Weitere US-Soldaten nach Syrien
Der Präsident kündigte an, bis zu 250 zusätzliche Soldaten nach Syrien zu schicken. Sie sollen örtliche Kräfte im Kampf gegen den IS unterstützen, hatte zuvor der stellvertretende US-Sicherheitsberater Ben Rhodes mitgeteilt. Die kleinen Teams seien sehr effektiv darin, moderate Rebellen zu unterstützen. „Natürlich sind Spezialkräfte immer Kampftruppen. Sie können in Kämpfe verwickelt werden, haben aber keinen Kampfauftrag“, sagte Rhodes. Bisher waren rund 50 Angehörige von US-Spezialeinheiten am Boden in Syrien aktiv. Obama sagte: „Das Leiden des syrischen Volkes muss ein Ende haben.“
Abendessen mit Spitzenmanagern
Obama war am Sonntagmittag aus London kommend in Hannover gelandet und von Merkel im Schloss Herrenhausen mit militärischen Ehren empfangen worden. Beide sprachen dann knapp zwei Stunden miteinander. Nach der Messeeröffnung kamen die beiden zu einem Abendessen mit Spitzenmanagern zusammen. Dabei ging es unter anderem um die Rolle der Wirtschaft bei der Lösung der Flüchtlingskrise und um Überzeugungsarbeit für TTIP.
35.000 bei Anti-TTIP-Protesten
Der Widerstand gegen das Handelsabkommen ist groß. Rund um den Obama-Besuch hatte es am Wochenende in Hannover Proteste dagegen gegeben. Bei der größten Veranstaltung am Samstag waren laut Polizei etwa 35.000 Menschen auf die Straßen gegangen. Sie befürchten eine Senkung von Standards und kritisieren mangelnde Transparenz bei den Verhandlungen.
Obama und Merkel warben eindringlich für das Abkommen. Er setze darauf, dass bis zum Ende seiner Amtszeit zumindest die Inhalte so weit vereinbart seien, dass die Parlamente sich damit befassen könnten, sagte Obama. In diesem Jahr werde es aber keinen endgültigen Beschluss darüber mehr geben. Auch Merkel sprach sich für einen schnellen Abschluss aus. Ein Freihandelsabkommen sei aus europäischer Perspektive „absolut hilfreich“, um die Wirtschaft in Europa besser wachsen zu lassen.

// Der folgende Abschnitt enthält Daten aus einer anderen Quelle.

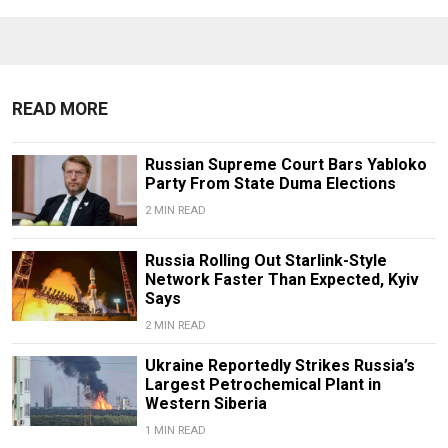
READ MORE
Russian Supreme Court Bars Yabloko
Party From State Duma Elections
2 MIN READ
Russia Rolling Out Starlink-Style
Network Faster Than Expected, Kyiv
Says
2 MIN READ
Ukraine Reportedly Strikes Russia’s
Largest Petrochemical Plant in
Western Siberia
1 MIN READ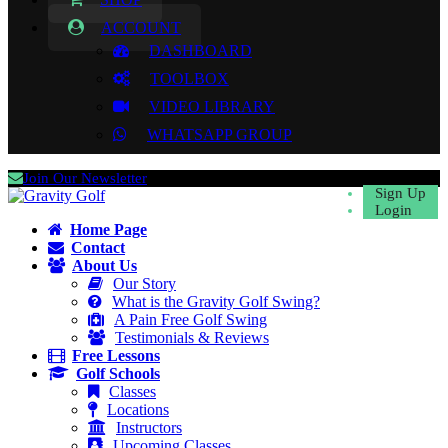
ACCOUNT
DASHBOARD
TOOLBOX
VIDEO LIBRARY
WHATSAPP GROUP
Join Our Newsletter
Sign Up
Login
Home Page
Contact
About Us
Our Story
What is the Gravity Golf Swing?
A Pain Free Golf Swing
Testimonials & Reviews
Free Lessons
Golf Schools
Classes
Locations
Instructors
Upcoming Classes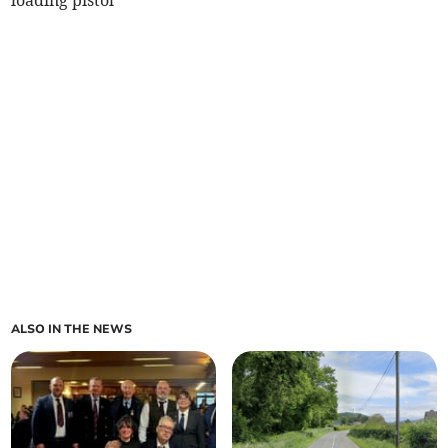
loading pistol
ALSO IN THE NEWS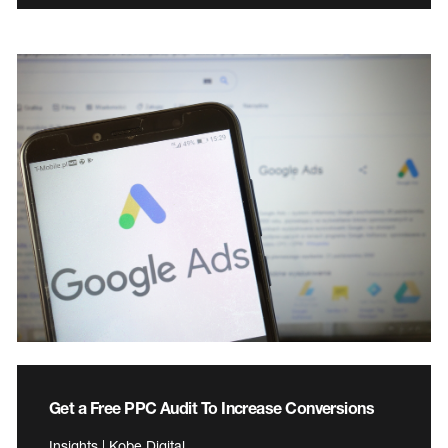
Get a Free PPC Audit To Increase Conversions
Insights | Kobe Digital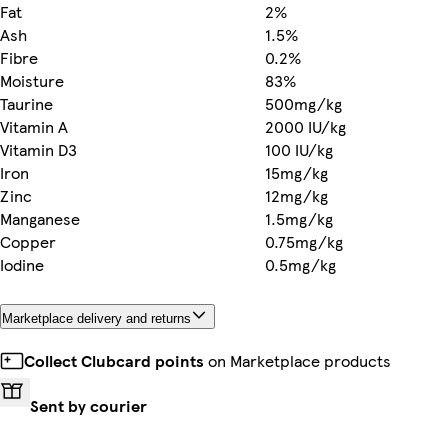
Fat
2%
Ash
1.5%
Fibre
0.2%
Moisture
83%
Taurine
500mg/kg
Vitamin A
2000 IU/kg
Vitamin D3
100 IU/kg
Iron
15mg/kg
Zinc
12mg/kg
Manganese
1.5mg/kg
Copper
0.75mg/kg
Iodine
0.5mg/kg
Marketplace delivery and returns
Collect Clubcard points
on Marketplace products
Sent by courier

Kritiker sehen zahlreiche Gefahren
Umweltschutz-, Verbraucherschutz- und Entwicklungshilfe-Organisationen sehen durch TTIP ökologische und soziale Standards in Gefahr. Merkel wandte sich am Samstag aber gegen den Eindruck vieler Kritiker, „wir würden hier irgendwas verschweigen oder wir würden irgendwelche Normen zur Disposition stellen“.
Sie halte das Freihandelsabkommen für eine große Chance, auch Standards weltweit zu definieren, sagte Merkel weiter. Wenn zwei große Märkte wie der europäische und der amerikanische sich auf bestimmte Standards einigten, dann werde es für andere Teile der Welt „sehr, sehr schwer werden, dauerhaft dahinter zurückzubleiben“.